近代発 見果てぬ民主Ⅲ <8> 新聞の受難 発行停止続々 中国地方でも

 今も昔も専制国家は言論の自由を縛る。藩閥政府は明治16(1883)年4月、「新聞撲滅法」と呼ばれた新聞紙条例改定に踏み切った。

 時事評論を行う新聞雑誌に課された高額の発行保証金を支払えずに廃刊するケースが相次ぎ、政府を攻撃する新聞の力は急速になえていく。立憲国家への移行前に専制のムチを主導したのは山県有朋だった。

 中国地方ではこの頃、岡山県の高崎五六県令が民権派論調の山陽新報(山陽新聞の前身)を目の敵にした。高崎は発行停止を乱発し、山陽新報は身代わり紙「山陽日報」を出すがこれもすぐに発行停止になる。

 高崎は自身が創刊させる競合紙による買収を画策したが、山陽新報は応じない。「山陽新聞七十年略史」(1949年)によれば、高崎は県内の学校、役場に山陽新報の購読禁止令を出し、弁当包みに同紙を使っただけで小学訓導が罷免された。

 明治16年2月には同紙主筆が暴漢に襲われる事件まで起きる。憤慨した社員たちが世論に訴えようとした紙面は印刷中に官憲に差し押さえられた。同紙部数は激減したが、明治17(1884)年末の県令交代で紙勢を取り戻す。苛烈な弾圧ぶりを「団団珍聞(まるまるちんぶん)」が風刺画に取り上げた。

 広島県では山田十畝(じっぽ)の加入で民権派色を強めた広島新聞が明治13(80)年に発行停止に。続いて、旧広島藩士組織の同進社が経営する広島日報も明治15(82)年5月、発禁となる。板垣退助の遭難に政府要人の関与をにおわせる東京発の通信を掲載したためだった。

 同進社は同年9月、芸備日報と題した新たな新聞を発行する。与党の帝政党支持の保守論調だった。県庁取材の記者が主筆から託された文箱を警察部に持参し、返された箱を開けたら社説原稿に朱で修正がしてあったという。その頃の新聞編集に関わった熊見定次郎著「広島に於(お)ける新聞紙」(1908年)にある。

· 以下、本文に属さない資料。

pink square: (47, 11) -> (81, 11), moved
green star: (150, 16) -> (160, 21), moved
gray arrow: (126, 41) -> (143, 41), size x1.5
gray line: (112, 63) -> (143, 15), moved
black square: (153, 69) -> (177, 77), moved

 新聞条例改定から1カ月で東京16紙、大阪4紙、地方27紙が廃刊した。新聞は論説から雑報中心になり小説も掲載するように。政党新聞が廃れて民権運動は打撃を受けたが、「小新聞」と呼ばれる非政党系の新聞は部数を伸ばした。(山城滋)

新聞紙条例の改定
 発行停止処分に加え、時事評論を行う新聞雑誌に罰金予納金として発行保証金の納入を義務付けた。身代わり新聞発行も禁止、印刷機没収も可能に。地方長官の自由裁量権も明文化された。